Stored data:
++++++
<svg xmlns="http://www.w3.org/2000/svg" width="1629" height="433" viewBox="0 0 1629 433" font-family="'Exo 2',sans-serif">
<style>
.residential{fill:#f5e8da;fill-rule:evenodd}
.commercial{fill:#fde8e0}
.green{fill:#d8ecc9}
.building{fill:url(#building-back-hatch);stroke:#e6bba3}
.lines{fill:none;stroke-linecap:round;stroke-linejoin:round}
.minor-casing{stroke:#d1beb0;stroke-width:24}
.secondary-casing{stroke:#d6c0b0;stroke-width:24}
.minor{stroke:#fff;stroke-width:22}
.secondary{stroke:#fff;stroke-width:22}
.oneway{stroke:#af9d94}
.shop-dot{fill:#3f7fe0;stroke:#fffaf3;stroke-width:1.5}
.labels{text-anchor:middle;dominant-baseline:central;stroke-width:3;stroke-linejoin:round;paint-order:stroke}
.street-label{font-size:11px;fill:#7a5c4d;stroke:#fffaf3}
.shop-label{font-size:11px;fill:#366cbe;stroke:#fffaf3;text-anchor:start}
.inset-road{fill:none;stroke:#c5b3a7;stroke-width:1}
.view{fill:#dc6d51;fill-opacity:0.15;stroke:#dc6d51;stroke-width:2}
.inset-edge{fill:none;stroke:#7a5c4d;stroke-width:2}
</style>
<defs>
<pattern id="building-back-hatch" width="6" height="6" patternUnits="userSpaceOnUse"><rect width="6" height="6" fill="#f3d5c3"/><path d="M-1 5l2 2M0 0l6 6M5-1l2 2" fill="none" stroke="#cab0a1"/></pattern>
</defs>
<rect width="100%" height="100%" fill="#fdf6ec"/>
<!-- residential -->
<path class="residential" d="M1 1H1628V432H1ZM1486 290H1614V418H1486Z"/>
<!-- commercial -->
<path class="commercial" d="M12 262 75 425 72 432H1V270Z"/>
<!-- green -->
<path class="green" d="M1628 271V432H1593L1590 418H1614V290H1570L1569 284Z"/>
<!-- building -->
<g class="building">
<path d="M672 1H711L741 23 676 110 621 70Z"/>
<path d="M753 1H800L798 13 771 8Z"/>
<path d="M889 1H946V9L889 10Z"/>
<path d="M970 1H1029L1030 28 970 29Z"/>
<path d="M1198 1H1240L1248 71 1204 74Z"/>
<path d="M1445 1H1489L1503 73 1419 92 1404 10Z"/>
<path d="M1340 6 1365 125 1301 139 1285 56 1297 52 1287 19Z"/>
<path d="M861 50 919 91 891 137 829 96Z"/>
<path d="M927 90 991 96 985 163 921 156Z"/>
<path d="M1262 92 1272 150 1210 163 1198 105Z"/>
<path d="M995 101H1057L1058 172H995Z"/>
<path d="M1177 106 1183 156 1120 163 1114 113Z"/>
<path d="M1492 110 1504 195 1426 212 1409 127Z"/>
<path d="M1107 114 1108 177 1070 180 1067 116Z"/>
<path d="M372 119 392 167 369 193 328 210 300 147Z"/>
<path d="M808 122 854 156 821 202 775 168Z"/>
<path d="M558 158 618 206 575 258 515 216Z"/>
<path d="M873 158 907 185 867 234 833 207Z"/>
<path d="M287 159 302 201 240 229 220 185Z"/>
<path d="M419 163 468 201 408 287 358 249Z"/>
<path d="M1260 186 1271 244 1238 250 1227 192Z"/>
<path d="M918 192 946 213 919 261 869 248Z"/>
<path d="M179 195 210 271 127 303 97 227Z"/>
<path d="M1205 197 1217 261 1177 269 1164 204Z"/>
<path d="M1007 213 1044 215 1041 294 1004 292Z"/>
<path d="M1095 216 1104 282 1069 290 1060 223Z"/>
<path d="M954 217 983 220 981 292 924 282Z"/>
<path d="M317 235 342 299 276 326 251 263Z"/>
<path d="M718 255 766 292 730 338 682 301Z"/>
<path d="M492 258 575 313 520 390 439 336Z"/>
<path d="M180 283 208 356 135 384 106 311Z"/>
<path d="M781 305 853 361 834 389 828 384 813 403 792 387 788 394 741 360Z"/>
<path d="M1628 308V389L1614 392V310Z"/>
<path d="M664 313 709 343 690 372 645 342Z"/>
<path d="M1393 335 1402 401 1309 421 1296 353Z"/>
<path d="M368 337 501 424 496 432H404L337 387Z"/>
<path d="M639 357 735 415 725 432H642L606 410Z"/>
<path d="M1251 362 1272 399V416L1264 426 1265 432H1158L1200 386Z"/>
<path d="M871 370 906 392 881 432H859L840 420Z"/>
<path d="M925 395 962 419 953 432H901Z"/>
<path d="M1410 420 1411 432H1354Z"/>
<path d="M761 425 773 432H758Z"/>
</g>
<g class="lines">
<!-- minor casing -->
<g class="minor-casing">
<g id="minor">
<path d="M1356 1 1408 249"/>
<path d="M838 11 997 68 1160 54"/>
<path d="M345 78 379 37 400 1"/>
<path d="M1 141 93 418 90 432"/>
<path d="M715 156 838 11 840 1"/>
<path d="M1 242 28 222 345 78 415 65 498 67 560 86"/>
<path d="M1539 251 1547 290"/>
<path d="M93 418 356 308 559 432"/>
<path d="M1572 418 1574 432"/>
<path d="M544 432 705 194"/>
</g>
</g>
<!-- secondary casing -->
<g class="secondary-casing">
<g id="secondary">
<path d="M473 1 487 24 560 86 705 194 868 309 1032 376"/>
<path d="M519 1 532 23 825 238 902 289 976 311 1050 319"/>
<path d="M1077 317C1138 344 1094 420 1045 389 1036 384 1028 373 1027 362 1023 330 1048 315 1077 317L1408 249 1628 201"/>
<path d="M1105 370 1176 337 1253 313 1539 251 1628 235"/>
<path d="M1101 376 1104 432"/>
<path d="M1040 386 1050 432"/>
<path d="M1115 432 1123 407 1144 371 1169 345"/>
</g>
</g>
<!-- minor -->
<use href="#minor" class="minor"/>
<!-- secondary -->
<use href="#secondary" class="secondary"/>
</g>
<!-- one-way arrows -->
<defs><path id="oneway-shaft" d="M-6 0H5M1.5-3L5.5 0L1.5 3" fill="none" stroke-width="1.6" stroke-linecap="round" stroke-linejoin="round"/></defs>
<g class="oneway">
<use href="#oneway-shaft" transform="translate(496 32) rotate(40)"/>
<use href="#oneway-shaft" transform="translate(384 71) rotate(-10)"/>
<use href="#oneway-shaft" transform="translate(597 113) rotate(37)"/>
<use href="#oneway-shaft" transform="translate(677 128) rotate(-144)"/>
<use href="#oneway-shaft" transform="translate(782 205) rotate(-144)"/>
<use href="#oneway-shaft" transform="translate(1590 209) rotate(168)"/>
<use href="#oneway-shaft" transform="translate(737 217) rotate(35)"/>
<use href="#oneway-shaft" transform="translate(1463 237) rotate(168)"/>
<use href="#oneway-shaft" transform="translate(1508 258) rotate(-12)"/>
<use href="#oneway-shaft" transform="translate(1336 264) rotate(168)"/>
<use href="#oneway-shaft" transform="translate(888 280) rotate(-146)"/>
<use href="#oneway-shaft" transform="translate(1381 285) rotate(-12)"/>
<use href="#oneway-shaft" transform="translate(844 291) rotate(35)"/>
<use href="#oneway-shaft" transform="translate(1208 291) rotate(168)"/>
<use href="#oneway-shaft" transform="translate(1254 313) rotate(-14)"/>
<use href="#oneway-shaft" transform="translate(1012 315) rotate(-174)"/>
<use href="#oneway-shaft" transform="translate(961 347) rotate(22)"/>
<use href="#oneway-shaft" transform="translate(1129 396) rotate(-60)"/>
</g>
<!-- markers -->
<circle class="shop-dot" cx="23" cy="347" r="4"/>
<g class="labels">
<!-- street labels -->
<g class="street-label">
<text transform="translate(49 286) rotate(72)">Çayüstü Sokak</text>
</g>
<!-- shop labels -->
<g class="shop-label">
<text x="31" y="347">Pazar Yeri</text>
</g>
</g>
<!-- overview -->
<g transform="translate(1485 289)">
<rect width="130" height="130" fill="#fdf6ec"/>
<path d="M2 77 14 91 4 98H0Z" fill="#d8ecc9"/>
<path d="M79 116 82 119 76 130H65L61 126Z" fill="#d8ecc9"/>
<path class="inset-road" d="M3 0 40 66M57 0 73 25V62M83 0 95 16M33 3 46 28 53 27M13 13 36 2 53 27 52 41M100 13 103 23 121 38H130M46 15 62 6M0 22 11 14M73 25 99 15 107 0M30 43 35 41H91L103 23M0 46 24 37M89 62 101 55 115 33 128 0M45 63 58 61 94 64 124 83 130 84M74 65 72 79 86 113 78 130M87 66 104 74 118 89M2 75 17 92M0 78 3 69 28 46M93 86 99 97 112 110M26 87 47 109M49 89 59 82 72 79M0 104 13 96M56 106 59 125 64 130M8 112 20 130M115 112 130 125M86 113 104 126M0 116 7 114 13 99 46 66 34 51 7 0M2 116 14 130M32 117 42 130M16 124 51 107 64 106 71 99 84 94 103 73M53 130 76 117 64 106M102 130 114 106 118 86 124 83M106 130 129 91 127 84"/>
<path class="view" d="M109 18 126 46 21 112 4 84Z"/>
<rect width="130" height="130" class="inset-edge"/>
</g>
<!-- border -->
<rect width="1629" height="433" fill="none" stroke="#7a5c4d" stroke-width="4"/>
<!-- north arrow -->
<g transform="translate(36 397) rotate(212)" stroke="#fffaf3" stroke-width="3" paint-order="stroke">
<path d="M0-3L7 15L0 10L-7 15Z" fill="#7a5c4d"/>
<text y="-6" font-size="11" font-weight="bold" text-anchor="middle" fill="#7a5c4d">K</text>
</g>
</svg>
++++++
WORK INSTRUCTIONS
Search the records above for the string "lines" and copy each line that holds it.

EXERCISE RESULT
.lines{fill:none;stroke-linecap:round;stroke-linejoin:round}
<g class="lines">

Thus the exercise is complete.